The bishops voted, 104 to 30, at the Episcopal General Convention to “collect and develop theological resources and liturgies’’ for blessing same-gender relationships, which would be considered at the next national meeting in 2012.
The resolution notes the growing number of states that allow gay marriage, civil unions, and domestic partnerships, and gave bishops in those regions discretion to provide a “generous pastoral response.’’
Many Episcopal dioceses already allow clergy to bless same-sex couples, but there is no official liturgy for the ceremonies in the denomination’s Book of Prayer. The measure still needs the approval of the lay people and priest delegates at the assembly, which ends tomorrow.

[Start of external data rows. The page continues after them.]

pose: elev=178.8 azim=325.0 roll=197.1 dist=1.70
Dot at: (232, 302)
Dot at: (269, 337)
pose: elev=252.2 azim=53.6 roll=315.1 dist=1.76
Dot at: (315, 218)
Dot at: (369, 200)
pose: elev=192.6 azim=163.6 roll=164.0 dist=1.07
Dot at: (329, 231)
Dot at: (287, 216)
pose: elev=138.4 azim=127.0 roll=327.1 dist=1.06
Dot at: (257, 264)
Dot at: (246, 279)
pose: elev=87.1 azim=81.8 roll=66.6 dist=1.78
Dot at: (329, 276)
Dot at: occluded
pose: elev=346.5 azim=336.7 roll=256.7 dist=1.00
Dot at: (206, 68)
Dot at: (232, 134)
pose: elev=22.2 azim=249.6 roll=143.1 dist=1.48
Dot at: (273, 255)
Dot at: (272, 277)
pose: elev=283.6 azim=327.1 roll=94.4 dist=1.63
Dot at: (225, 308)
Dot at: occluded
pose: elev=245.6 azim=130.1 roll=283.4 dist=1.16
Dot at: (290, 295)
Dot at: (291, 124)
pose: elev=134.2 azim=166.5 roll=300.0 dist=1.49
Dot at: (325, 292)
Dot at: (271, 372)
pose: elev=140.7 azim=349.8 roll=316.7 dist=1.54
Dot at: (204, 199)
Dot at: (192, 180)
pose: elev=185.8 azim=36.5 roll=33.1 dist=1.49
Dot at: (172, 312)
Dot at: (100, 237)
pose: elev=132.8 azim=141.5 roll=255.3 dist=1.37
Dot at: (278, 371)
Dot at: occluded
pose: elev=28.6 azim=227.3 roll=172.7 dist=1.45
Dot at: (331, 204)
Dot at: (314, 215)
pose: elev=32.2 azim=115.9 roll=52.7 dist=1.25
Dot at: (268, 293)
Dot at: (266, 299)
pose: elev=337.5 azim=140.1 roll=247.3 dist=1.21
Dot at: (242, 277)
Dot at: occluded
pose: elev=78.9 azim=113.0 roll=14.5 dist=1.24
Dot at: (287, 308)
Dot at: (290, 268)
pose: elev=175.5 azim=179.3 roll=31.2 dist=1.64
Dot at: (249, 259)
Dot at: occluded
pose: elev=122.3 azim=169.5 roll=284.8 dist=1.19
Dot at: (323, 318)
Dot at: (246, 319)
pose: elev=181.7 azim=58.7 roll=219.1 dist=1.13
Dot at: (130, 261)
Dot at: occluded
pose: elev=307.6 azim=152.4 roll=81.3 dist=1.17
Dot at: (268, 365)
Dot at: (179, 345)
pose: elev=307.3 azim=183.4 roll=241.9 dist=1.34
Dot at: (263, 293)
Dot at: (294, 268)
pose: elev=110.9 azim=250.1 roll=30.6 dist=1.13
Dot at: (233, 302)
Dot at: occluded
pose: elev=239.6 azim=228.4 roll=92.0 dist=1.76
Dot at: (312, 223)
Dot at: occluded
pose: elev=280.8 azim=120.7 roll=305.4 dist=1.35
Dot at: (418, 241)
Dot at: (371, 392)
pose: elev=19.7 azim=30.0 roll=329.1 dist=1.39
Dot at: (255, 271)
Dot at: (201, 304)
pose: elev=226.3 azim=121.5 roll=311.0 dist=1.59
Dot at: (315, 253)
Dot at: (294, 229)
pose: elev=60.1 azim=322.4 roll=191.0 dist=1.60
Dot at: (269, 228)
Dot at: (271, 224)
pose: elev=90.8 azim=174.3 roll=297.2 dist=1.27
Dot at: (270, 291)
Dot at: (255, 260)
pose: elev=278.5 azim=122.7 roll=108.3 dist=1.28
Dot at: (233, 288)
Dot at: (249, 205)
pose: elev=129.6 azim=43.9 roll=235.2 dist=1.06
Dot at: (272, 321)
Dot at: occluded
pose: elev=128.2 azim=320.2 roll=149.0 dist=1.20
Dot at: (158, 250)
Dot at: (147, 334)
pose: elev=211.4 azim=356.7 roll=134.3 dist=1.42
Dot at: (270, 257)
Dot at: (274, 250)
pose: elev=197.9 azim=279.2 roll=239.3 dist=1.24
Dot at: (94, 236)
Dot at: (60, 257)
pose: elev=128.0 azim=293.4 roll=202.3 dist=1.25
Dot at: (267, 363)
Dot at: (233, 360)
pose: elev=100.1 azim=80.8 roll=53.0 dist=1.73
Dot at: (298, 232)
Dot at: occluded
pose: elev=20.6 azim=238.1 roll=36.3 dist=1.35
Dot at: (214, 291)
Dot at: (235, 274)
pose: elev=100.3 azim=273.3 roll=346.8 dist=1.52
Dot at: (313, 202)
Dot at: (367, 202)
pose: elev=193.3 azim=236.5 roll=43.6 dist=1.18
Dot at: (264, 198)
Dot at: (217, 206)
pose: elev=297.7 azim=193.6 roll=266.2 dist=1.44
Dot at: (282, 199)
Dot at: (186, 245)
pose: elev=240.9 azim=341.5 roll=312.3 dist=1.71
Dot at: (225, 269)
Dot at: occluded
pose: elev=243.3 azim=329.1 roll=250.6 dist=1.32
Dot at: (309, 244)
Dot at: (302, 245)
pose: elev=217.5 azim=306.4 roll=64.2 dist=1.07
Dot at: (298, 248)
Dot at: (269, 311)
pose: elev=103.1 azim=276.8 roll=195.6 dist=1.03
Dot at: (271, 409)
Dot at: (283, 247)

“We certainly feel a deep need to be able to proclaim the love of God in the midst of a changing reality,’’ said Suffragan Bishop James Curry of the Diocese of Connecticut, one of six states legalizing same-gender marriage.
A day earlier, the convention had declared gays and lesbians eligible for “any ordained ministry,’’ even though Anglican leaders had sought a clear moratorium on consecrating another gay bishop. The vote lifted a self-imposed Episcopal pledge from three years ago to use “restraint’’ in approving another bishop in a same-sex relationship.
The Episcopal Church, which is the Anglican body in the United States, caused an uproar in 2003 by consecrating the first openly gay bishop, V. Gene Robinson of New Hampshire.
To calm tensions, Anglican leaders five years ago pressed Episcopalians for a temporary ban on electing gay bishops, and asked that the church refrain from developing an official prayer service for same-sex couples.
The 77 million-member communion is the third-largest grouping of churches worldwide, behind Roman Catholic and Orthodox Christian churches.